==== TEXTE DE LECTURE ====

Ébranlé par une situation franchement catastrophique, François Legault promet maintenant de « tout faire » pour régler la situation. Vous allez être surpris, a renchéri le ministre de la Santé, Christian Dubé, plaidant que le plan de sauvetage sera dévoilé dans quelques jours.
On attend donc la surprise, mais pourquoi un éveil si tardif ? On parle de la pénurie d’infirmières au Québec depuis près de 20 ans. Et pourquoi donc, si nous n’avons de leçons à recevoir de personne, la situation est-elle beaucoup plus dramatique au Québec qu’ailleurs au Canada ?
Le Québec est la seule province où le fameux TSO est de rigueur. Partout ailleurs, la mesure fait figure d’exception, a expliqué le spécialiste des sciences infirmières Damien Contandriopoulos, sur les ondes de 24 / 60. Ailleurs, on peut généralement compter sur des horaires de travail stables, établis six semaines d’avance, qui seront respectés par les gestionnaires. On peut demander, comme il est prévu dans la convention collective, un congé personnel, et s’attendre à l’obtenir.

==== ENREGISTREMENTS ====

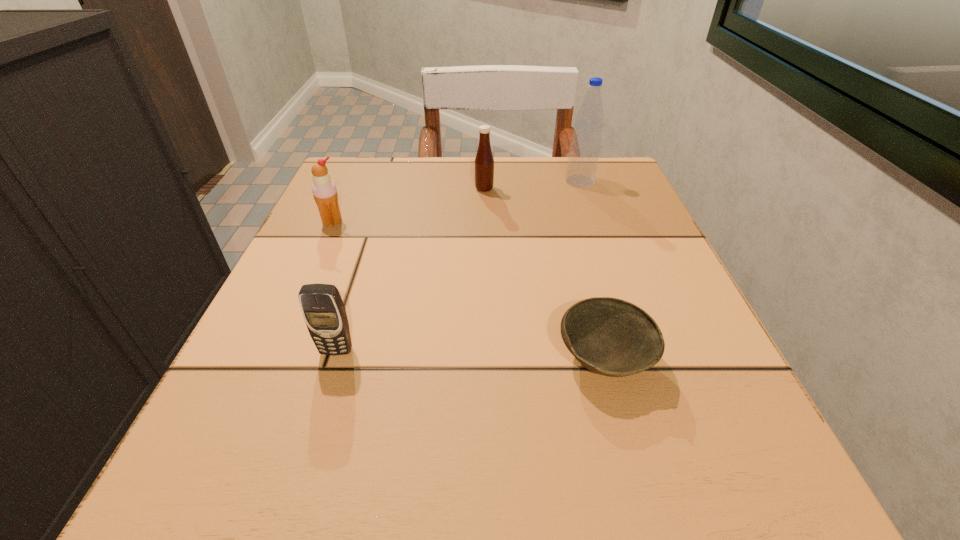
You are a GUI agent. You are given a task and a screenshot of the screen. Output one action in this format:
    pyautogui.click(x=<x>, y=<y>)
    Task: Click on the vacant space located on the back of the shortest object
    This screenshot has height=540, width=960.
    Given the screenshot: What is the action you would take?
    (575, 251)

Identify the location of water bottle positioned at the far edge. pos(585,147).

What are the coordinates of `Tabasco sauce that is positioned at the far edge` in the screenshot? It's located at (484, 162).

Locate an element on the screen. icecream that is at the left edge is located at coordinates (324, 190).

Find the location of a particular element. This screenshot has width=960, height=540. cellular telephone at the left edge is located at coordinates (324, 313).

Identify the location of water bottle that is at the right edge. (585, 147).

I want to click on bowl that is positioned at the right edge, so [611, 337].

At what (x,y) coordinates should I click in order to perform the action: click on object that is positioned at the far right corner. Please return your answer as a coordinate pair (x, y). This screenshot has width=960, height=540. Looking at the image, I should click on (585, 147).

Image resolution: width=960 pixels, height=540 pixels. I want to click on free spot at the far edge of the desktop, so click(533, 185).

In the image, there is a desktop. Where is `vacant space at the near edge`? The image size is (960, 540). vacant space at the near edge is located at coordinates (639, 511).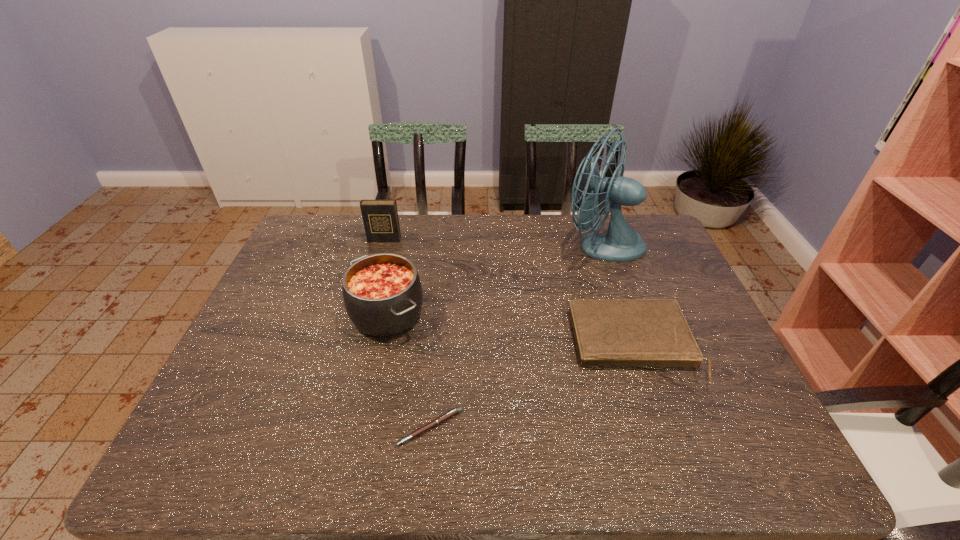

====

CONSIGNE
Prolongez le texte de lecture sur la pénurie d'infirmières au Québec en reprenant après sa dernière phrase. Les enregistrements forment un matériau distinct du texte de lecture.

VOTRE RÉPONSE
Ailleurs également, la notion qu’une infirmière ayant quitté le réseau public puisse se retrouver quelques semaines plus tard au même poste, mais employée cette fois par le privé, comme c’est le cas au Québec, est inimaginable, voire « illégale », précise M. Contandriopoulos. Car c’est littéralement permettre au privé de semer la bisbille dans le réseau public — celui auquel nous tenons comme à la prunelle de nos yeux.
La question qui tue : pourquoi le Québec choisit-il d’utiliser « le travail forcé des femmes », pour reprendre l’expression de la présidente de la FIQ, Nancy Bédard, comme mode de gestion ? Pourquoi, au Québec, connaît-on de moins en moins ses superviseurs ? Pourquoi boude-t-on la « gestion de proximité » ? La conciliation travail-famille ? Pourquoi les coudées franches données au privé ? Le Québec francophone, devrais-je dire, car nos hôpitaux anglophones ont une pratique semblable à celle des autres provinces. Pourquoi donc cette approche autoritaire, punitive, qui procède trop souvent par ordinateur et colonne comptable, du côté francophone, et ce que Mme Bédard appelle « une culture du respect », du côté anglophone ?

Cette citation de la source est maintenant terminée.